Wow. I've never heard of that happening but it makes sense.

Every year hubby and I drive to a river basin to watch the Kokanee Salmon run, and there are eagles everywhere.

I'll try and take a few pictures this year and post them.


----------



## Chet (Mar 21, 2021)

Bald eagles were re-introduced in PA after years of decline and have really taken off (pun intended). They are getting quite common now. The first I saw was while coming home after a bike ride along the river when I heard a screech to my right. I saw an eagle just rising from the river with a good sized carp in it's talons, and watched it fly to the opposite shore to feed.

Two years ago I almost drove into one that landed in the road to get at some roadkill.


----------



## SetWave (Mar 21, 2021)

Aunt Marg said:


> They're a spooky looking bird... their faces.

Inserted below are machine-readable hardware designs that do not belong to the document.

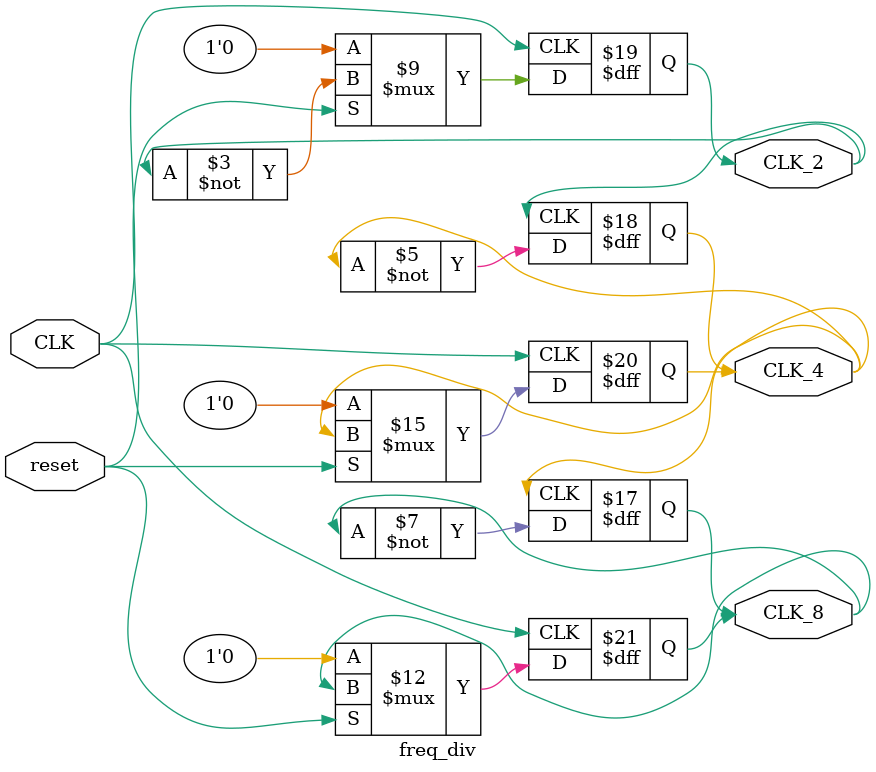
<source format=v>
module freq_div(  input       CLK,
                  input       reset,
                  output reg  CLK_2,
                  output reg  CLK_4,
                  output reg  CLK_8
  );

  // wire CLK_2_to_CLK_4, CLK_4_to_CLK_8;

  always @ (posedge CLK) begin
    if (~reset) begin
      CLK_2 <= 1'b0;
      CLK_4 <= 1'b0;
      CLK_8 <= 1'b0;
    end else begin
      CLK_2 <= ~CLK_2;
    end
  end

  always @ (posedge CLK_2) begin
    CLK_4 <= ~CLK_4;
  end

  always @ (posedge CLK_4) begin
    CLK_8 <= ~CLK_8;
  end

endmodule

</source>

Oh yeah, their heads are gross. But, to see them gliding around overhead is great . . . as long as they aren't circling me...


----------



## SetWave (Mar 21, 2021)

The magnificent yet ugly-headed California Condor, North America's largest land bird, is making a slow but terrific return.


----------



## Aunt Marg (Mar 21, 2021)

SetWave said:


> Oh yeah, their heads are gross. But, to see them gliding around overhead is great . . . as long as they aren't circling me...





SetWave said:


> View attachment 155805
> The magnificent yet ugly-headed California Condor, North America's largest land bird, is making a slow but terrific return.


LOL! True!

Boy, are they ever an ugly bird.


----------



## Gary O' (Mar 21, 2021)

Chet said:


> Two years ago I almost drove into one that landed in the road to get at some roadkill.


Yeah, up near the cabin, on hwy 97, I pulled over to take a few pics of a baldy dining on a road killed mulie 

Of course I had to insert a few captions....


----------



## Aunt Marg (Mar 21, 2021)

Gary O' said:


> Yeah, up near the cabin, on hwy 97, I pulled over to take a few pics of a baldy dining on a road killed mulie
> 
> Of course I had to insert a few captions....
> 
> ...


Great capture, Gary!

That's one big bird.


----------